**Page text:**
────────────────

6. Multi-step: When bootstrapping immediately after a single step, the contraction in the learning update is proportional to gamma, γ. When bootstrapping after two steps, the expected contraction is γ^2. Thus, divergence may reduce when using multistep updates even when using neural networks. Experimentations showed a reduction in instability with an increase in the number of steps.
7. Exploration Strategies: Proper exploration strategies, such as epsilon-greedy or UCB exploration, can help the agent collect diverse experiences. This is especially important when using off-policy learning, as the agent needs to explore various situations to ensure that its data is representative. These strategies ensure that the agent slowly tries to prioritize valuable and highly rewarding experiences over time. 

In reinforcement learning, the concept of the Deadly Triad – the convergence of Function Approximation, Bootstrapping, and Off-Policy Learning – casts light on a complex juncture in the process of optimal decision-making. The interaction of these three factors can amplify the challenges faced by RL algorithms, leading to instability, overestimation, and suboptimal learning outcomes. By understanding its dynamics, meticulous algorithm design, and a profound grasp of these interactions, we can develop stable and powerful RL-systems for real-world complexities. 

Reference: https://arxiv.org/pdf/1812.02648.pdf

────────────────

**Source information:**

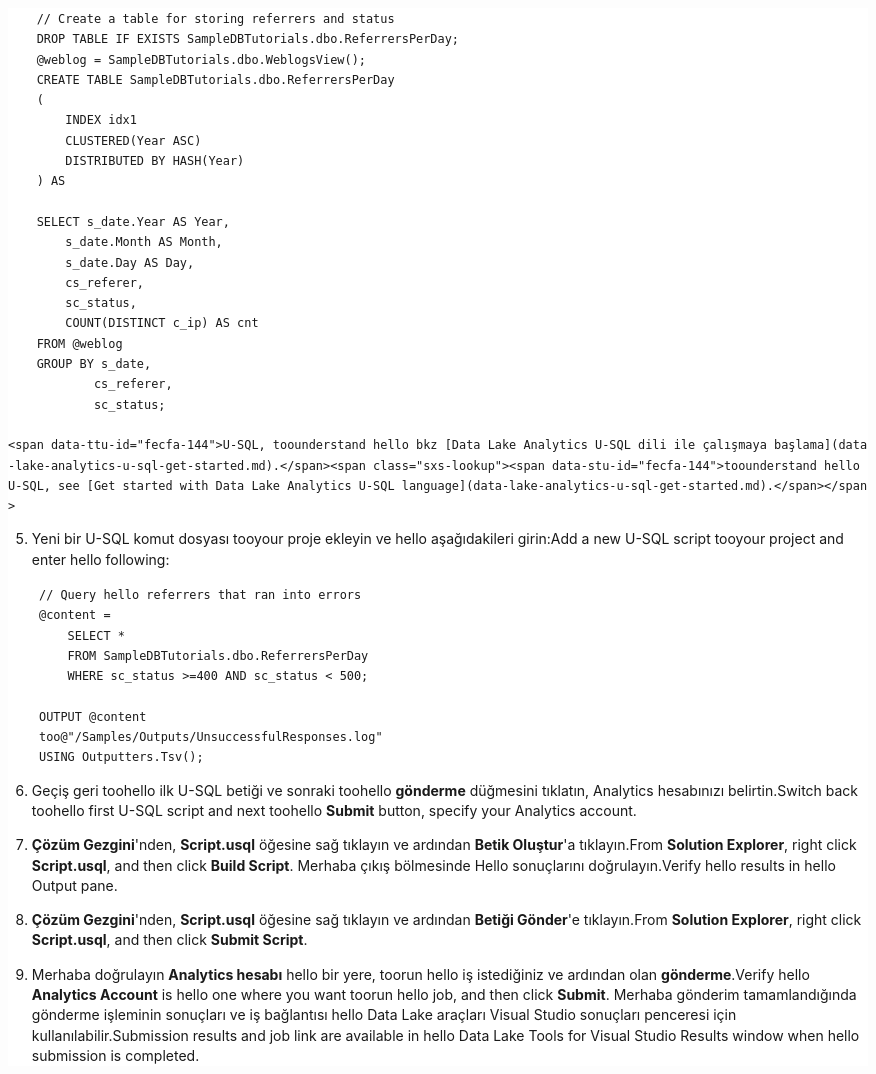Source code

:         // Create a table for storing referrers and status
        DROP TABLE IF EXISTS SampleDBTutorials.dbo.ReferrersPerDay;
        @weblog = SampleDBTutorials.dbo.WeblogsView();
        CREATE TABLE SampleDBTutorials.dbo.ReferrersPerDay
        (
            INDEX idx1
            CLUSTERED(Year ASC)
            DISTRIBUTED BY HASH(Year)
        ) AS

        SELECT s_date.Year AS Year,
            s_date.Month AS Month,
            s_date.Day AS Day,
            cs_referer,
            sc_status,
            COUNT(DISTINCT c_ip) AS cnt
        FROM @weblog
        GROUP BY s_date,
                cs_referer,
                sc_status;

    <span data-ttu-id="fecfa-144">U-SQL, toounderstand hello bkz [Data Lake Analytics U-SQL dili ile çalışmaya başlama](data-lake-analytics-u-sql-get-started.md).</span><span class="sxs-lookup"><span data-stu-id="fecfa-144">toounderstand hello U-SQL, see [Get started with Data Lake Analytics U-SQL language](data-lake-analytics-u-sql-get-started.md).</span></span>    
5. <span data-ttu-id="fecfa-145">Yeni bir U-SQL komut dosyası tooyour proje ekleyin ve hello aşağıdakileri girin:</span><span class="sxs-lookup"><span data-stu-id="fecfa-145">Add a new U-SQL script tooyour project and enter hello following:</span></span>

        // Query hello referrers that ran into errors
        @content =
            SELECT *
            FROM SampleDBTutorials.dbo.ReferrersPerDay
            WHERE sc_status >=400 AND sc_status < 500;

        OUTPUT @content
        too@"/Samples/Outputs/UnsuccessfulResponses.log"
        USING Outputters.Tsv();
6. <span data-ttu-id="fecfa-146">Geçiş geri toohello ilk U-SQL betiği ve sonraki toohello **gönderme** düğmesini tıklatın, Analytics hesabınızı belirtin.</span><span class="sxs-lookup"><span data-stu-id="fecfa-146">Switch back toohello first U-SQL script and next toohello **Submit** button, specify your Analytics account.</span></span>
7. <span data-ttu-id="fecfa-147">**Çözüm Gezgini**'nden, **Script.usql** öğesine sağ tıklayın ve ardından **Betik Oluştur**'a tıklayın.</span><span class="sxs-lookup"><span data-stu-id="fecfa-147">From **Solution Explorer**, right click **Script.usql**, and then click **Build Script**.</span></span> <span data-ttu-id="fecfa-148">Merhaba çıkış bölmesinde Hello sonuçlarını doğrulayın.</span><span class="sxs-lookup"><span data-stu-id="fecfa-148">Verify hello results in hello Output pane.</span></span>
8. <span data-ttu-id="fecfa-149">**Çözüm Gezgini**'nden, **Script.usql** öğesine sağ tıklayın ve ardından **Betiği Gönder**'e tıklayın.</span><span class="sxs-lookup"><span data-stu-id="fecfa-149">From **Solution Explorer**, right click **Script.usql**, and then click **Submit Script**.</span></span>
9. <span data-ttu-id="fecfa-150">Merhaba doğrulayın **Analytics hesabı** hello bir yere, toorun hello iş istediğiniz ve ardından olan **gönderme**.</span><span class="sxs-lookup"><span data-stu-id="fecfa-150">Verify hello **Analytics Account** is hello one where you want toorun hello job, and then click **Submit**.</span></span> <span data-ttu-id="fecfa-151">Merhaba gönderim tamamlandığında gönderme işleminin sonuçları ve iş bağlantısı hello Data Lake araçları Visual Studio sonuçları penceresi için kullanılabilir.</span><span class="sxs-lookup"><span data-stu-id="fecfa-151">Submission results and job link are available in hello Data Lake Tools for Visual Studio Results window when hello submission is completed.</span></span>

────────────────

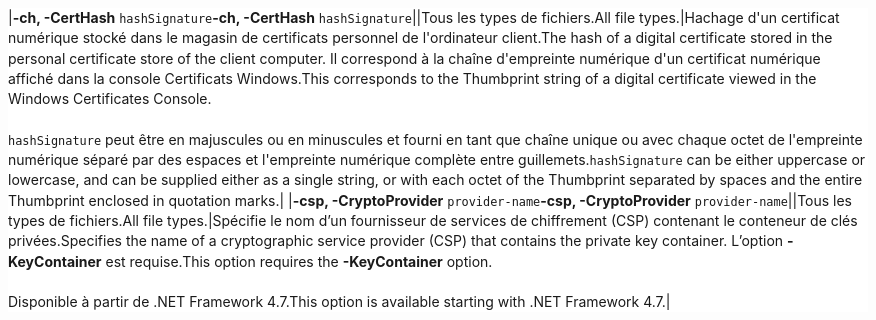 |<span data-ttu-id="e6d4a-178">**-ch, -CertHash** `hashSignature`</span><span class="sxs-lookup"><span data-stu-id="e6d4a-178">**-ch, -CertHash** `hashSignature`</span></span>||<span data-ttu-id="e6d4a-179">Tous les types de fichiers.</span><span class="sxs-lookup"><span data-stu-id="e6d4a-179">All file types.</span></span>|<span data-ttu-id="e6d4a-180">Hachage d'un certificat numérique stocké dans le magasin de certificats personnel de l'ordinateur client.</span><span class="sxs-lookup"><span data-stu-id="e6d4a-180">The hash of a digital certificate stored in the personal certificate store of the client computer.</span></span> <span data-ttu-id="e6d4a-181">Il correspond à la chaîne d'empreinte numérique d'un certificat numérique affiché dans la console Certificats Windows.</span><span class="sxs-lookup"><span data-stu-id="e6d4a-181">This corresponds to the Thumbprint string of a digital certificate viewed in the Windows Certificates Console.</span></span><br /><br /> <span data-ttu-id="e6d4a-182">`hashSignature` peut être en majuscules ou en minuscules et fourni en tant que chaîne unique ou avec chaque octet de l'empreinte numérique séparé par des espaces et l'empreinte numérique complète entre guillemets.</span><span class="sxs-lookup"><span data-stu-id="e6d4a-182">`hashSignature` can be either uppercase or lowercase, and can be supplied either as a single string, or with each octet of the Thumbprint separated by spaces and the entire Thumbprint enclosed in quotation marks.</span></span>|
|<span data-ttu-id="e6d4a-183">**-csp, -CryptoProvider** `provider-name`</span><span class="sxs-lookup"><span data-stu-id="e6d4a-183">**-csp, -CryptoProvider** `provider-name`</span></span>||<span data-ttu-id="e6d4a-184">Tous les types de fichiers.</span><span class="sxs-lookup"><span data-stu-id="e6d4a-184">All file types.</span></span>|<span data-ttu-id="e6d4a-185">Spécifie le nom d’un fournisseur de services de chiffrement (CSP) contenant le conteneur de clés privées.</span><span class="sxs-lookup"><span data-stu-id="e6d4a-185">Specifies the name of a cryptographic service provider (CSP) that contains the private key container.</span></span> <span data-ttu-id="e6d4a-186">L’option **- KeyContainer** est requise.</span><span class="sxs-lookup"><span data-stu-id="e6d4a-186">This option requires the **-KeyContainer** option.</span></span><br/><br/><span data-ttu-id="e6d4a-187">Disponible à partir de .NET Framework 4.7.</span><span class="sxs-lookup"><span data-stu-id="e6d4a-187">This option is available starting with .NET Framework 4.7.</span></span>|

────────────────

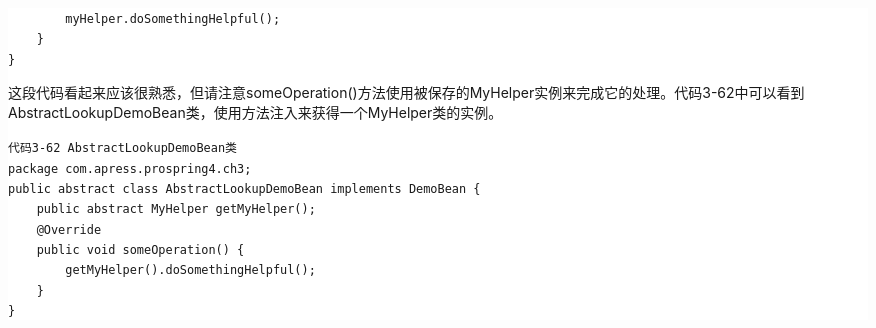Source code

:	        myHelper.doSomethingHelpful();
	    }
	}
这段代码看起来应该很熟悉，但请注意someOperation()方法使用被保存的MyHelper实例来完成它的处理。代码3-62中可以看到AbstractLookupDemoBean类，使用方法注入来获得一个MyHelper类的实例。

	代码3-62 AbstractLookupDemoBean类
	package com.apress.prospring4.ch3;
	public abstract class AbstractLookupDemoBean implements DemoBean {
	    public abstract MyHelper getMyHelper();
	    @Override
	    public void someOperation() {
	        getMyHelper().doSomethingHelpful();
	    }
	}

────────────────

**Exercise set:**
(1) Answer these questions from the text on the Deadly Triad, giving each answer on its own line and marking it (a), (b), or (c) to match.
(a) What is the expected contraction when bootstrapping after two steps?
(b) Which two exploration strategies does the text name?
(c) What three factors make up the Deadly Triad?
(2) Copy the text on the Deadly Triad from "7. Exploration Strategies: Proper" to "experiences over time.", swapping "agent" for "learner" wherever it occurs.

**Answers by task:**
(1)
(a) γ^2
(b) Epsilon-greedy and UCB exploration
(c) Function Approximation, Bootstrapping, and Off-Policy Learning

(2)
7. Exploration Strategies: Proper exploration strategies, such as epsilon-greedy or UCB exploration, can help the learner collect diverse experiences. This is especially important when using off-policy learning, as the learner needs to explore various situations to ensure that its data is representative. These strategies ensure that the learner slowly tries to prioritize valuable and highly rewarding experiences over time.